The survey will be launched in summer 2021 and we will need the help of all our member organizations and the OI-community to spread the word and encourage as many people with OI (and parents) to fill in the survey. A communication package will be put together in several different languages and shared with the national OI-organizations to assist in this process.

Since IMPACT will be a global project, the survey and communication materials will be available not only in English but also in Dutch, French, German, Italian, Portuguese, Spanish and possibly some more languages. The survey will be open for 2-3 months and once it’s completed, the results will be collected on an anonymous basis and put forward for publication in a peer-reviewed, scientific journal. This means that once the data is published, it becomes “official”, and becomes something that the national healthcare systems can formally refer to.

The collected aggregated and consolidated results for each country will also be given to the national OI member associations in the countries to use in local policy work, for instance when lobbying for multidisciplinary care or adult clinics. This means, that the more people who answer the survey in a local country, the stronger the data that can be used for later policy work, will be.

A joint project with mutual benefit

Even if the survey was originally initiated by Mereo Biopharma, the OIFE and OIF fully supports the project, because we regard it as mutual beneficial.

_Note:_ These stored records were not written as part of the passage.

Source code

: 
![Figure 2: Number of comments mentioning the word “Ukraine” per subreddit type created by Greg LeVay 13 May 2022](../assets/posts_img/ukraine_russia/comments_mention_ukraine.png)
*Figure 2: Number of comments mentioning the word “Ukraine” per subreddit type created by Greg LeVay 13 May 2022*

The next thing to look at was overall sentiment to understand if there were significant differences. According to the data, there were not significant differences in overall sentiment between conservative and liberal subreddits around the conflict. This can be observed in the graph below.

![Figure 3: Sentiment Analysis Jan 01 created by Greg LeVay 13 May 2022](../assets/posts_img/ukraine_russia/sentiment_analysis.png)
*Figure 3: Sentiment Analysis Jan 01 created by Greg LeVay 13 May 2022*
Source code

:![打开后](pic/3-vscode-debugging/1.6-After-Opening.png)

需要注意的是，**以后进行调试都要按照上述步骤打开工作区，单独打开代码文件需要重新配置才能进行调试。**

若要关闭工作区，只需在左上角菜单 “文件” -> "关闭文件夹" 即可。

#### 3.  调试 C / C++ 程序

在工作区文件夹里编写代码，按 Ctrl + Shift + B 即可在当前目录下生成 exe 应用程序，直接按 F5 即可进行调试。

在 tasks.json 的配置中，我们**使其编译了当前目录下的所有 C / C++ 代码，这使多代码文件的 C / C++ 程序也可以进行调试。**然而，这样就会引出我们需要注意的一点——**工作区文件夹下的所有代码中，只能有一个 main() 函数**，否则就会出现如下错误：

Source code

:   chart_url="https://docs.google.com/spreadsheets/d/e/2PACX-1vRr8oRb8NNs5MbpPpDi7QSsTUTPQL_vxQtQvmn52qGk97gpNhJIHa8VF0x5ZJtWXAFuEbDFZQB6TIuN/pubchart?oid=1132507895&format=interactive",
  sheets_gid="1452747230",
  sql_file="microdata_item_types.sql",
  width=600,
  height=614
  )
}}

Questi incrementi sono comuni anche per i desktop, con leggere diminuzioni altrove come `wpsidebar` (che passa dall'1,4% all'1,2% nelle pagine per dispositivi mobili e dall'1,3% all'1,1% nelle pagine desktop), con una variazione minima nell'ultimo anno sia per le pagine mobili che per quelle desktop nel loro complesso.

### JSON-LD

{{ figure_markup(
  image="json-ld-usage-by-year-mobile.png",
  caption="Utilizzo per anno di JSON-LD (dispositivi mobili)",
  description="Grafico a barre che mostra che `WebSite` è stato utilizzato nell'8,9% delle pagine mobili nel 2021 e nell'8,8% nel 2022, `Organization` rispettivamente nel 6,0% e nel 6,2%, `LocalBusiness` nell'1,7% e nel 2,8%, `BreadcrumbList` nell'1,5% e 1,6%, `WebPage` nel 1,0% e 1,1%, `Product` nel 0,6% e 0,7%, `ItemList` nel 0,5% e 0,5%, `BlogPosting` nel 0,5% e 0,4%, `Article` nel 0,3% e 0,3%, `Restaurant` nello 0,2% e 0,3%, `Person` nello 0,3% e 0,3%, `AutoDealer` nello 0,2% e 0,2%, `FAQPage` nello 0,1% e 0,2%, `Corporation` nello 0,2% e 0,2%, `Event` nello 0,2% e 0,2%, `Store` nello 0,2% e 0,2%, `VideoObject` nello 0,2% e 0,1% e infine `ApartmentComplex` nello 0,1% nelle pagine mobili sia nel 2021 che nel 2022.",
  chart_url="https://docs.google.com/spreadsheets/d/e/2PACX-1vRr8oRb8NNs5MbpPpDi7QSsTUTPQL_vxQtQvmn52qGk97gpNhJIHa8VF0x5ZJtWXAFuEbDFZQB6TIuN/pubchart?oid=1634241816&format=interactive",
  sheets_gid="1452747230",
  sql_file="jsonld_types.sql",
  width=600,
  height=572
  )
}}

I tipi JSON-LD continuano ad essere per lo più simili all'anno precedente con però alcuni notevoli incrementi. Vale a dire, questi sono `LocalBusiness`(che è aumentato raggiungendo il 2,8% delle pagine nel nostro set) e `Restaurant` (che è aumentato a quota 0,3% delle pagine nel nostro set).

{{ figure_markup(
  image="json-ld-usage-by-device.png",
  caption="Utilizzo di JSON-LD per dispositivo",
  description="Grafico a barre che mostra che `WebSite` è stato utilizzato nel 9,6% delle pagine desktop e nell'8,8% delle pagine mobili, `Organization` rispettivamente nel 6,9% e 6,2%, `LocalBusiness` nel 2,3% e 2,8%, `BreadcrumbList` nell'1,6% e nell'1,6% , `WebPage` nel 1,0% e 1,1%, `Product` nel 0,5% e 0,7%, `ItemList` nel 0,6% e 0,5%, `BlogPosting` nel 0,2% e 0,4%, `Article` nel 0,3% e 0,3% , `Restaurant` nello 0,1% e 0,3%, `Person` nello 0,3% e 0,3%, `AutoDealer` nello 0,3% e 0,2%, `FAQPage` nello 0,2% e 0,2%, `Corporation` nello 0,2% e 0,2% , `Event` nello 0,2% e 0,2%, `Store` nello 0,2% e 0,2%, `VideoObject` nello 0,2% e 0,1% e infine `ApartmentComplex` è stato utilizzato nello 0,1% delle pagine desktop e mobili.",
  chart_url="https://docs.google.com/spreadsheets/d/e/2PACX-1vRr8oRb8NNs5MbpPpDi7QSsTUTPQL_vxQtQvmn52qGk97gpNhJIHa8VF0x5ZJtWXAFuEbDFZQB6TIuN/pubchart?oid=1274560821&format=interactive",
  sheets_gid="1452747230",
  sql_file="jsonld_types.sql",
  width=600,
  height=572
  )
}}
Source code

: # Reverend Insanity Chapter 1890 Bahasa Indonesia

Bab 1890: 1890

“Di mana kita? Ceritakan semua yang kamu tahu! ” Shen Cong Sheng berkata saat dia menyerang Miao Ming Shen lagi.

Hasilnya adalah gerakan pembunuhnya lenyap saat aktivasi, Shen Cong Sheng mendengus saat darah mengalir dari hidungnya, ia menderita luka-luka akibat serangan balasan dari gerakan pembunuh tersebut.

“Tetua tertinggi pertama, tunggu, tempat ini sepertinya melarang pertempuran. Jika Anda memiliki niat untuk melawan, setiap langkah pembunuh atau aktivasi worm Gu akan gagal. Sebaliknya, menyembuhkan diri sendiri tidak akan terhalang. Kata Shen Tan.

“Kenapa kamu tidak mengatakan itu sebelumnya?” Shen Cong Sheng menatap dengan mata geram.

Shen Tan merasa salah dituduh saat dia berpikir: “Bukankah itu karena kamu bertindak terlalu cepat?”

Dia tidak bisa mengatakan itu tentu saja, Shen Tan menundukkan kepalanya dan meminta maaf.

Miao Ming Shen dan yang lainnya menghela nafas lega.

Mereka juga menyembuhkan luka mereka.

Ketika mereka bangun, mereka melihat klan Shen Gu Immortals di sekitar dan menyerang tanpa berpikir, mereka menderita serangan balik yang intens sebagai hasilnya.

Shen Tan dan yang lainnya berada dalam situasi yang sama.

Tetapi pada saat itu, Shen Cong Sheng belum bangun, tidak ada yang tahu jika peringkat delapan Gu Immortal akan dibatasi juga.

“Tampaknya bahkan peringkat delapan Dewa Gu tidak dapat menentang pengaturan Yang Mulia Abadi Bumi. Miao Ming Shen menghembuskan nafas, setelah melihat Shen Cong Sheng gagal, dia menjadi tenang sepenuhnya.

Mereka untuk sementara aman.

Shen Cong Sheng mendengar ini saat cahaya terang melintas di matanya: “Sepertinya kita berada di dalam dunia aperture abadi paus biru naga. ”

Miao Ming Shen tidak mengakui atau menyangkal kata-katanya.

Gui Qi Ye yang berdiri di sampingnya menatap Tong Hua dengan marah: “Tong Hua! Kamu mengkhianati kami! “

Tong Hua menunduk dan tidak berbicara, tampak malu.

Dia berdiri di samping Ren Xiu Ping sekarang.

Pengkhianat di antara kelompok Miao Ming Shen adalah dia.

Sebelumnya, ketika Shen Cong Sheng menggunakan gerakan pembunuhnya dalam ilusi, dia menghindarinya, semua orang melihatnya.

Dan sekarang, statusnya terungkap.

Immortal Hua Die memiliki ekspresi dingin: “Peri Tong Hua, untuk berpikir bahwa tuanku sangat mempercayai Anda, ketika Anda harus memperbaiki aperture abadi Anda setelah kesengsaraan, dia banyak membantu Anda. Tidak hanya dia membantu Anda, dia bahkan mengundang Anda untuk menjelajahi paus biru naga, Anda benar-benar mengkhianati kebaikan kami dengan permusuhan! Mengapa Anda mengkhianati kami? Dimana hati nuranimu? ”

Not only can the data be used in processes connected to Mereo’s work, but it will also be helpful for other future potential treatments being developed and for the policy work in the national organizations. Several rare disease federations are doing similar projects, simply because they see that access to orphan drugs relies on bigger and better data. This is why we strongly encourage you to support the project – and make it the biggest and best OI-survey possible. Bigger and better data matters – and with your help we can develop it. The IMPACT survey will be one of the main topics at the OIFE AGM on June 19th. But don’t hesitate to ask if you should have any questions about the project before that time.